*ACTIVITY:* Count the lines of the listing below that contain the word "left", and reply with the number only.

*TASK MATERIAL:*
* * * *
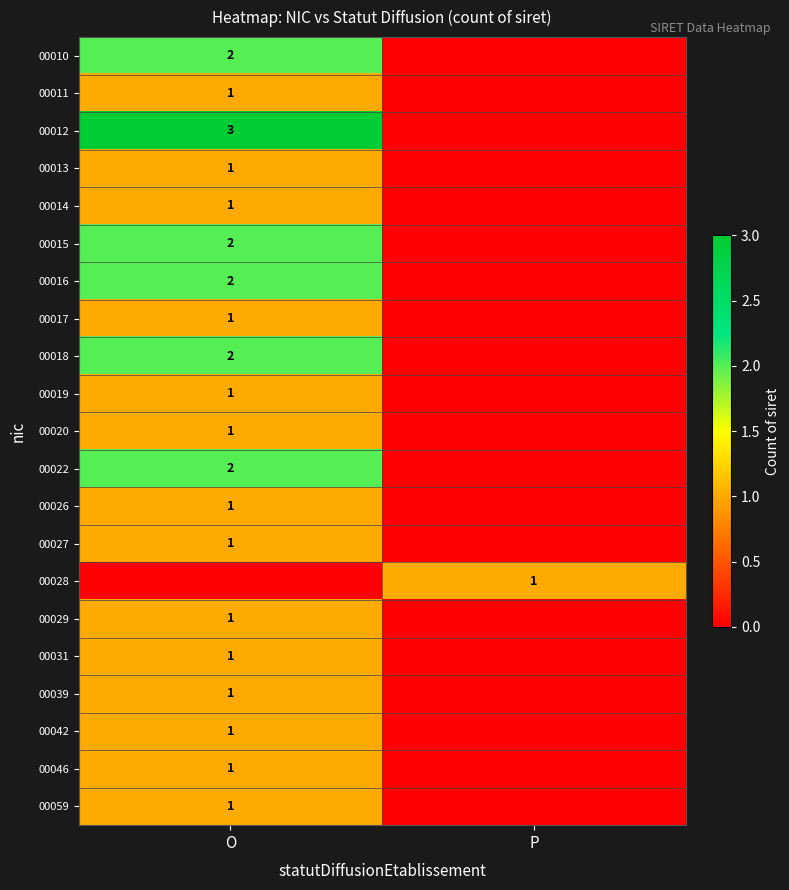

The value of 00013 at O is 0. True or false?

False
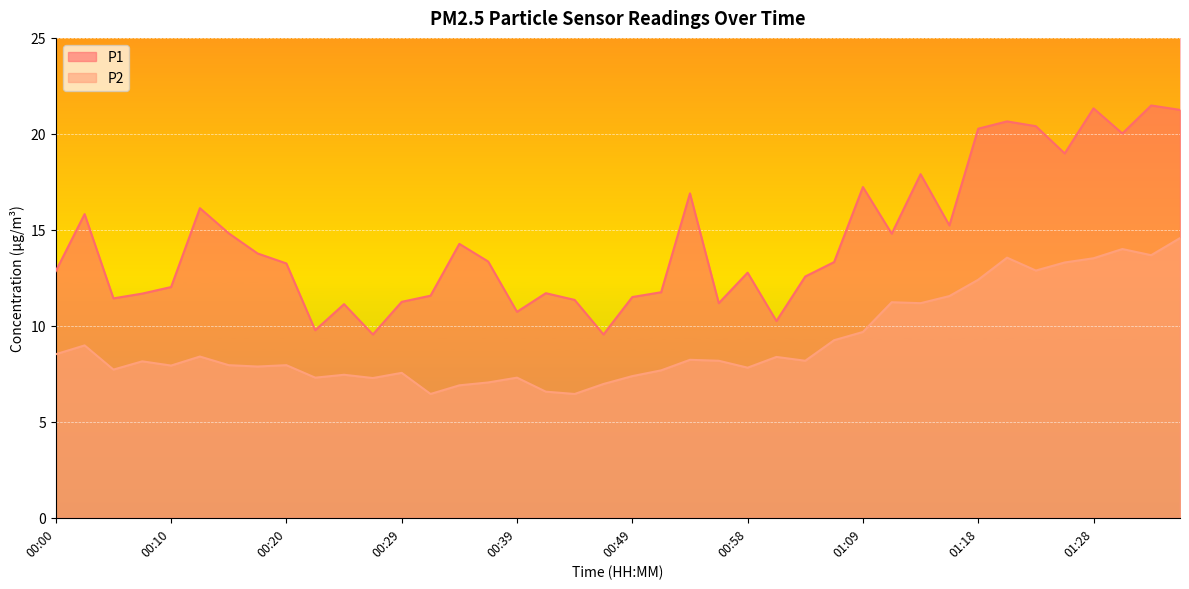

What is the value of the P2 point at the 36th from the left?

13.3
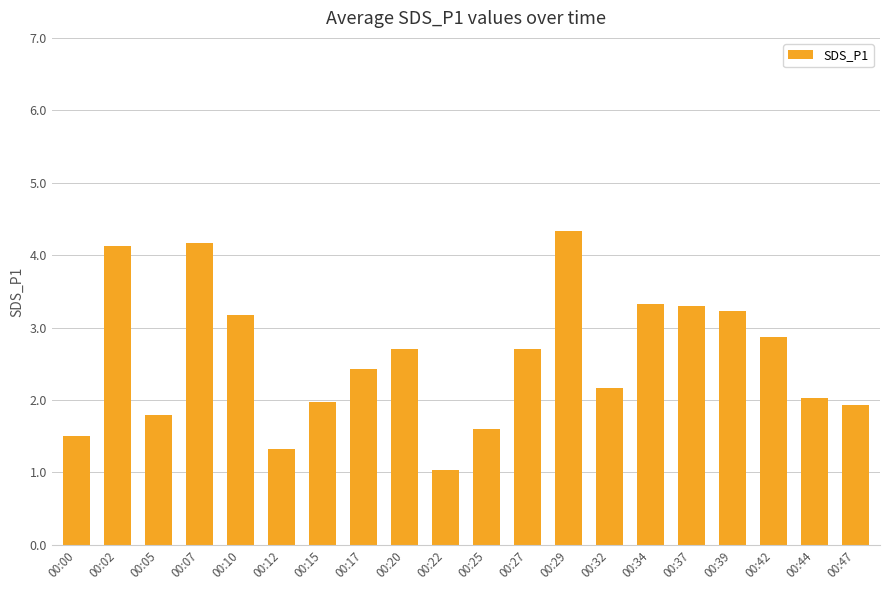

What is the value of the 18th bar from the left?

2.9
* * * *
*YOUR RESPONSE:* 2